Solution using a generalized suffix array is more complicated, but uses less space and may also be faster. The suffix array itself may be constructed in linear time, again assuming an integer alphabet. The longest common prefix array (LCP array) can also be constructed in linear time. Observe that if s_1, s_2, ..., s_k are consecutive suffixes in the suffix array, then the lengths of the longest common prefixes of the pairs (s_1, s_2), (s_2, s_3), ..., (s_{k-1},s_k) are consecutive entries in the LCP array and the minimum value in this range is the length of the LCP of all s_1, ..., s_k taken together. Observe further that to each common substring there corresponds such a set of suffixes containing at least one suffix from each input string, and the common substring is a common prefix of all the selected suffixes. (In particular, as a substring is always a prefix of a suffix, there must be a suffix from each input string which has the common substring as a prefix. Choose one such suffix from each input string; then take for the s_i's these suffixes and all the ones between them.)

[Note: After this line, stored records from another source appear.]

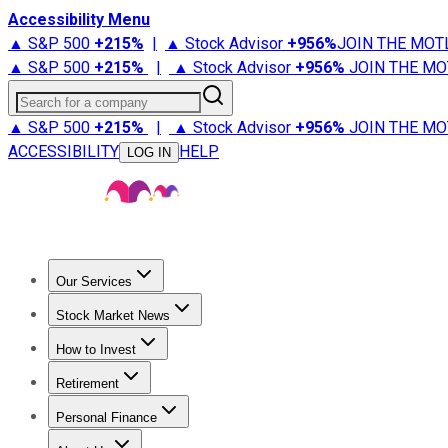
Accessibility Menu
▲ S&P 500
+
215%
|
▲ Stock Advisor
+
956%
JOIN THE MOT
▲ S&P 500
+
215%
|
▲ Stock Advisor
+
956%
JOIN THE MO
Search for a company
▲ S&P 500
+
215%
|
▲ Stock Advisor
+
956%
JOIN THE MO
ACCESSIBILITY
HELP
LOG IN
Our Services
All Services
Stock Advisor
Epic
Epic Plus
Fool Portfolios
Fo
Stock Market News
Trending News
Stock Market News
Market Movers
Tech S
How to Invest
How to Invest Money
What to Invest In
How to Invest in S
Retirement
Retirement News
Retirement 101
Types of Retirement Ac
Personal Finance
Best Credit Cards
Compare Credit Cards
Credit Card Revi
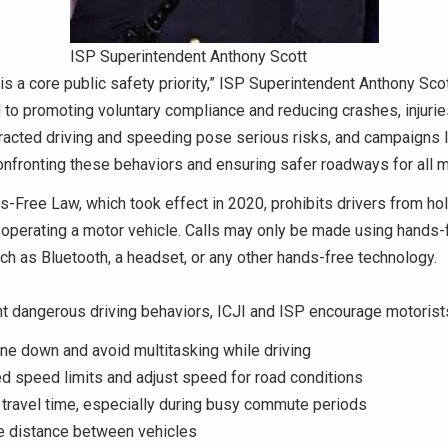
ISP Superintendent Anthony Scott
y is a core public safety priority,” ISP Superintendent Anthony Sco
to promoting voluntary compliance and reducing crashes, injurie
stracted driving and speeding pose serious risks, and campaigns l
onfronting these behaviors and ensuring safer roadways for all m
s-Free Law, which took effect in 2020, prohibits drivers from ho
 operating a motor vehicle. Calls may only be made using hands-
ch as Bluetooth, a headset, or any other hands-free technology.
t dangerous driving behaviors, ICJI and ISP encourage motorists
ne down and avoid multitasking while driving
 speed limits and adjust speed for road conditions
 travel time, especially during busy commute periods
e distance between vehicles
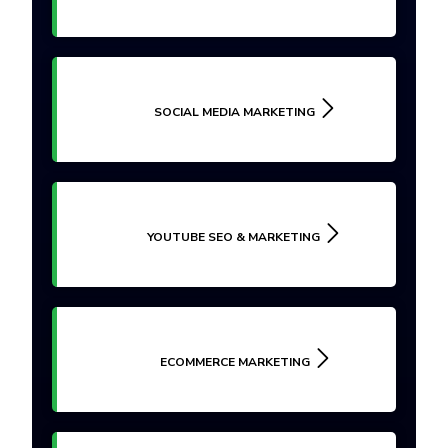
SOCIAL MEDIA MARKETING
YOUTUBE SEO & MARKETING
ECOMMERCE MARKETING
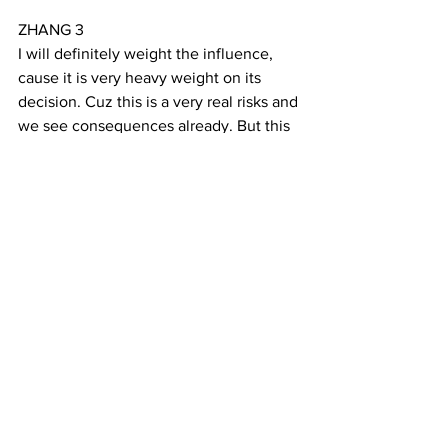
ZHANG 3
I will definitely weight the influence, 
cause it is very heavy weight on its 
decision. Cuz this is a very real risks and 
we see consequences already. But this 
idea, this notion of having this is very 
important.
(CLIP FROM AUTUMN)
YANG 11
Last month, Zhang performed with the 
Chinese Symphony in San Francisco. 
He played Erhu in a piece called 
Autumn that expresses the sorrow of 
the season. That was his last time 
playing in the group before moving to 
Boston for a new software engineer job. 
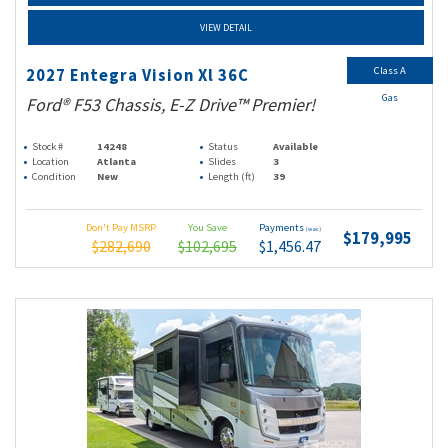
VIEW DETAIL
Class A
2027 Entegra Vision Xl 36C
Gas
Ford® F53 Chassis, E-Z Drive™ Premier!
Stock #
14248
Status
Available
Location
Atlanta
Slides
3
Condition
New
Length (ft)
39
Don't Pay MSRP
You Save
Payments
(wac)
$179,995
$282,690
$102,695
$1,456.47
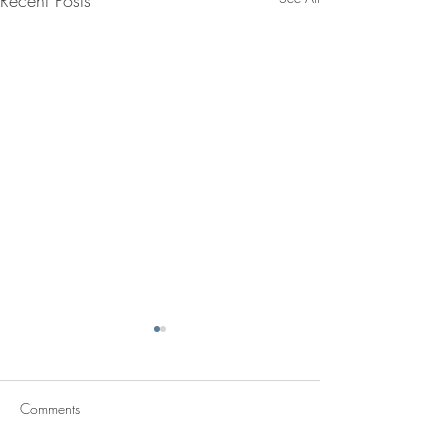
Recent Posts
Comments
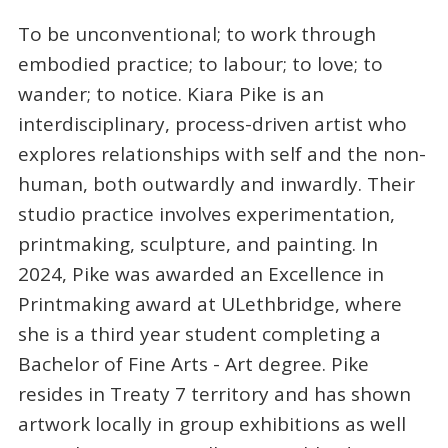
To be unconventional; to work through
embodied practice; to labour; to love; to
wander; to notice. Kiara Pike is an
interdisciplinary, process-driven artist who
explores relationships with self and the non-
human, both outwardly and inwardly. Their
studio practice involves experimentation,
printmaking, sculpture, and painting. In
2024, Pike was awarded an Excellence in
Printmaking award at ULethbridge, where
she is a third year student completing a
Bachelor of Fine Arts - Art degree. Pike
resides in Treaty 7 territory and has shown
artwork locally in group exhibitions as well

Now, move a sliding window from left to right through the suffix array; the left edge should merely iterate from left to right, and the right edge should always move just far right enough to ensure that the window contains at least one suffix from each input string. (Observe that the right edge does, indeed, always stay stationary or move to the right; it never moves to the left.) The sliding window in the suffix array corresponds to a sliding window in the LCP array. For each position of the window in the LCP array let us find the minimum value of the LCP; this is then the length of the longest common prefix of the strings currently in the window in the suffix array. The maximum of these minimum values gives the LCS, since each window is only as large as it has to be to include all strings (and expanding a window can never increase the LCP length). This sliding range minimum query can be solved in linear time using a deque.